In Lwt, we often got away with reading/writing mutable variables without locks if there were no >>= in between. In OCaml 5, if fetch_from_db were running on a different Domain (via Eio.Domain_manager), accessing the Hashtbl without a lock would be a race condition leading to segfaults or corrupted data. Eio.Mutex protects the critical sections regardless of whether the fibers are on the same domain or distinct domains.

3. The Promise Mechanism

Lwt promises are "hot" (start immediately). Eio promises are explicit coordination points.

  • Promise.create () returns a promise and a resolver.
  • Promise.await p suspends the current fiber (via effects) until Promise.resolve is called.
  • Unlike Lwt, Promise.await does not infect the function signature.

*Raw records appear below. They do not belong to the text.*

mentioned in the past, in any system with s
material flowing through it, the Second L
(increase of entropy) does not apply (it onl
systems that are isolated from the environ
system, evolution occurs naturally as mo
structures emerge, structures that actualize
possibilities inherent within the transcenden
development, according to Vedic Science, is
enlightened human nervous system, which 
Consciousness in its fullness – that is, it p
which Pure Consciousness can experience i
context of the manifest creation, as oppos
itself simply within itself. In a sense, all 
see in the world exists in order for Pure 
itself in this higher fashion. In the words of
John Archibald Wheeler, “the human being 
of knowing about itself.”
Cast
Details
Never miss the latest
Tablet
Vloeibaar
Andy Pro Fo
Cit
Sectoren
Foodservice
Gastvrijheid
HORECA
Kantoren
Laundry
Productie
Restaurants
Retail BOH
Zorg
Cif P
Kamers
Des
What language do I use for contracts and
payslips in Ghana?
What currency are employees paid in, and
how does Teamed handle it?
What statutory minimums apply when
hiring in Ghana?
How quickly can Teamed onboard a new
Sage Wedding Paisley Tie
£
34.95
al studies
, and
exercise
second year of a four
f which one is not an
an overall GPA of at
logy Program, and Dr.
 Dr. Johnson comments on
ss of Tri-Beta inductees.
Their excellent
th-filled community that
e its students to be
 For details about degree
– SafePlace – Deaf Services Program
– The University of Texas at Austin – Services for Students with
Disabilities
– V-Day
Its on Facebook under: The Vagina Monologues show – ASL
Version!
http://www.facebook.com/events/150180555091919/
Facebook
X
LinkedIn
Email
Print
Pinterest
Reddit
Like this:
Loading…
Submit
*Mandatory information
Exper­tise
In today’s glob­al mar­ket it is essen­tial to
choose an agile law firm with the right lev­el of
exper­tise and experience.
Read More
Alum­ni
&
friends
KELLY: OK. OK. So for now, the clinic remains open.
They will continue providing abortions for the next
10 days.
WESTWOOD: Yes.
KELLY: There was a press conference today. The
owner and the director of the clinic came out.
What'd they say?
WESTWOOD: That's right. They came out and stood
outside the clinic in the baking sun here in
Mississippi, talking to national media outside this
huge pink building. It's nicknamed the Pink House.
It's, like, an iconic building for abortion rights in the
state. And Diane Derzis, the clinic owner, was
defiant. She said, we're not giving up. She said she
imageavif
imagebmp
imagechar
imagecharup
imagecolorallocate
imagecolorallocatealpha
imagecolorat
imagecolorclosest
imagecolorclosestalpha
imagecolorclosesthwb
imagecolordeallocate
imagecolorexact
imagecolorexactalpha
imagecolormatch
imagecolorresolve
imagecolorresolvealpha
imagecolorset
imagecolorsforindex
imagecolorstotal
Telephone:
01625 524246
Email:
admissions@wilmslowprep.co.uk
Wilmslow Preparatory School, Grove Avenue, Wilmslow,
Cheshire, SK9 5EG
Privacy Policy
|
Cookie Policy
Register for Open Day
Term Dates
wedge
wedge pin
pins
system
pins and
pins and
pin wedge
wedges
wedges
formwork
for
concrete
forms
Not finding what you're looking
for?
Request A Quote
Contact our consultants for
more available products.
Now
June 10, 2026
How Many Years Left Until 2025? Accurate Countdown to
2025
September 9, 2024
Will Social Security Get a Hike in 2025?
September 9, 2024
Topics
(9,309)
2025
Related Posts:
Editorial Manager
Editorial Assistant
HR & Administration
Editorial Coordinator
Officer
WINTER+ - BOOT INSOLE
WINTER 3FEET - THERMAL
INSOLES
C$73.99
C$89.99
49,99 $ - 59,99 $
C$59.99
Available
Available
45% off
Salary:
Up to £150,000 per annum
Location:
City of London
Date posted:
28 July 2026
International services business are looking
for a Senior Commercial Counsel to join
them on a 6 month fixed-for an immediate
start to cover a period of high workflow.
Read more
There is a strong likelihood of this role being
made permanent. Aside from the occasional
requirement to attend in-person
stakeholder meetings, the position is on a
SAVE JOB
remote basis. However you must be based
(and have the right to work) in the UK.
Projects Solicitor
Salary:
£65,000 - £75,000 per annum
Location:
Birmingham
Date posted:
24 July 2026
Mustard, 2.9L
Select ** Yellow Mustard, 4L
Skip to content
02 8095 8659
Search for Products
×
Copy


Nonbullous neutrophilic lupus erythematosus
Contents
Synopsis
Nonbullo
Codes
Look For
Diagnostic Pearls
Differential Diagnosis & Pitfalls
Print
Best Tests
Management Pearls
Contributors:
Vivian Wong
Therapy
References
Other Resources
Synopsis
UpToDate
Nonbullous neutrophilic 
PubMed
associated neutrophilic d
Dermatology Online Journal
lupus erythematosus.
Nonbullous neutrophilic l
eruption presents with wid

The function remains direct style string -> string.

Conclusion

Porting to Eio requires unlearning the "bind chain" muscle memory and adopting a resource-oriented mindset.

  1. Stop returning promises. Return values directly.
  2. Pass Switch explicitly. Do not create background fibers implicitly; make the lifecycle ownership clear in the API.
  3. Lock aggressively. Assume parallelism is active. Use Eio.Mutex around all shared mutable state, specifically standard library structures like Hashtbl which are not thread-safe.

By following these patterns, you align with OCaml 5's multicore runtime capabilities while eliminating the callback hell of the past.